▸ **ABOUT THIS TASK**
Return all of the entries exactly as written.

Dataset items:
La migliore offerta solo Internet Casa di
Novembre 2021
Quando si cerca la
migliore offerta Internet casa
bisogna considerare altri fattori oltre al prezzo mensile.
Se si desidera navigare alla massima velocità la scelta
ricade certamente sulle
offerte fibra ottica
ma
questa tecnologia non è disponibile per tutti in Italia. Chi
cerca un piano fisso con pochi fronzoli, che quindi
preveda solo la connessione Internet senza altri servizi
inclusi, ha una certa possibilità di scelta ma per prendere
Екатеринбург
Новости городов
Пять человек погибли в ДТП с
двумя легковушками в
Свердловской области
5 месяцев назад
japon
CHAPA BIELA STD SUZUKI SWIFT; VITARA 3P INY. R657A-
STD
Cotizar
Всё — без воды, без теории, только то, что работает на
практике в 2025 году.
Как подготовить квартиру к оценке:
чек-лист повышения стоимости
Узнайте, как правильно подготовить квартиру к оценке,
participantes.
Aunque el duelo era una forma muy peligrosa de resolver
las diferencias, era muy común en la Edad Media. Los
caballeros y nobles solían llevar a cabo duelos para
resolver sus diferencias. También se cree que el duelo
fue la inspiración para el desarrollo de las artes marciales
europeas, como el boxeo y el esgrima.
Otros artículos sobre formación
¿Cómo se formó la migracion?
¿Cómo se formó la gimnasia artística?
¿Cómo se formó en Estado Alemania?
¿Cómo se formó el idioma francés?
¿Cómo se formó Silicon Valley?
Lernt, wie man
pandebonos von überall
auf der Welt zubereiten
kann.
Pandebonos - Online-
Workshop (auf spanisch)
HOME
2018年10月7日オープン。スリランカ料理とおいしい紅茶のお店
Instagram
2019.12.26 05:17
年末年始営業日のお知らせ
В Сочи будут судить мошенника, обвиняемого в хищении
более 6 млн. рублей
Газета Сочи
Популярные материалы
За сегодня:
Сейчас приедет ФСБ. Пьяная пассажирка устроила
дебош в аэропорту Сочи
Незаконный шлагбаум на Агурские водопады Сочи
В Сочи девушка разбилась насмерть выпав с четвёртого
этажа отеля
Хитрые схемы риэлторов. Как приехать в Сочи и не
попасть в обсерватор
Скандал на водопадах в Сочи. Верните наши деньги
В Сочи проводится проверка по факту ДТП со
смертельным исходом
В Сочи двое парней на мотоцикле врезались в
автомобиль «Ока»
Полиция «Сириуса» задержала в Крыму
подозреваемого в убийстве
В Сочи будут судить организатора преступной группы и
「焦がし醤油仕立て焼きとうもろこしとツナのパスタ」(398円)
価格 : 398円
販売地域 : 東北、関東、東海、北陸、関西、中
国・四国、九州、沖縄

▸ **TASK RESPONSE**
La migliore offerta solo Internet Casa di
Novembre 2021
Quando si cerca la
migliore offerta Internet casa
bisogna considerare altri fattori oltre al prezzo mensile.
Se si desidera navigare alla massima velocità la scelta
ricade certamente sulle
offerte fibra ottica
ma
questa tecnologia non è disponibile per tutti in Italia. Chi
cerca un piano fisso con pochi fronzoli, che quindi
preveda solo la connessione Internet senza altri servizi
inclusi, ha una certa possibilità di scelta ma per prendere
Екатеринбург
Новости городов
Пять человек погибли в ДТП с
двумя легковушками в
Свердловской области
5 месяцев назад
japon
CHAPA BIELA STD SUZUKI SWIFT; VITARA 3P INY. R657A-
STD
Cotizar
Всё — без воды, без теории, только то, что работает на
практике в 2025 году.
Как подготовить квартиру к оценке:
чек-лист повышения стоимости
Узнайте, как правильно подготовить квартиру к оценке,
participantes.
Aunque el duelo era una forma muy peligrosa de resolver
las diferencias, era muy común en la Edad Media. Los
caballeros y nobles solían llevar a cabo duelos para
resolver sus diferencias. También se cree que el duelo
fue la inspiración para el desarrollo de las artes marciales
europeas, como el boxeo y el esgrima.
Otros artículos sobre formación
¿Cómo se formó la migracion?
¿Cómo se formó la gimnasia artística?
¿Cómo se formó en Estado Alemania?
¿Cómo se formó el idioma francés?
¿Cómo se formó Silicon Valley?
Lernt, wie man
pandebonos von überall
auf der Welt zubereiten
kann.
Pandebonos - Online-
Workshop (auf spanisch)
HOME
2018年10月7日オープン。スリランカ料理とおいしい紅茶のお店
Instagram
2019.12.26 05:17
年末年始営業日のお知らせ
В Сочи будут судить мошенника, обвиняемого в хищении
более 6 млн. рублей
Газета Сочи
Популярные материалы
За сегодня:
Сейчас приедет ФСБ. Пьяная пассажирка устроила
дебош в аэропорту Сочи
Незаконный шлагбаум на Агурские водопады Сочи
В Сочи девушка разбилась насмерть выпав с четвёртого
этажа отеля
Хитрые схемы риэлторов. Как приехать в Сочи и не
попасть в обсерватор
Скандал на водопадах в Сочи. Верните наши деньги
В Сочи проводится проверка по факту ДТП со
смертельным исходом
В Сочи двое парней на мотоцикле врезались в
автомобиль «Ока»
Полиция «Сириуса» задержала в Крыму
подозреваемого в убийстве
В Сочи будут судить организатора преступной группы и
「焦がし醤油仕立て焼きとうもろこしとツナのパスタ」(398円)
価格 : 398円
販売地域 : 東北、関東、東海、北陸、関西、中
国・四国、九州、沖縄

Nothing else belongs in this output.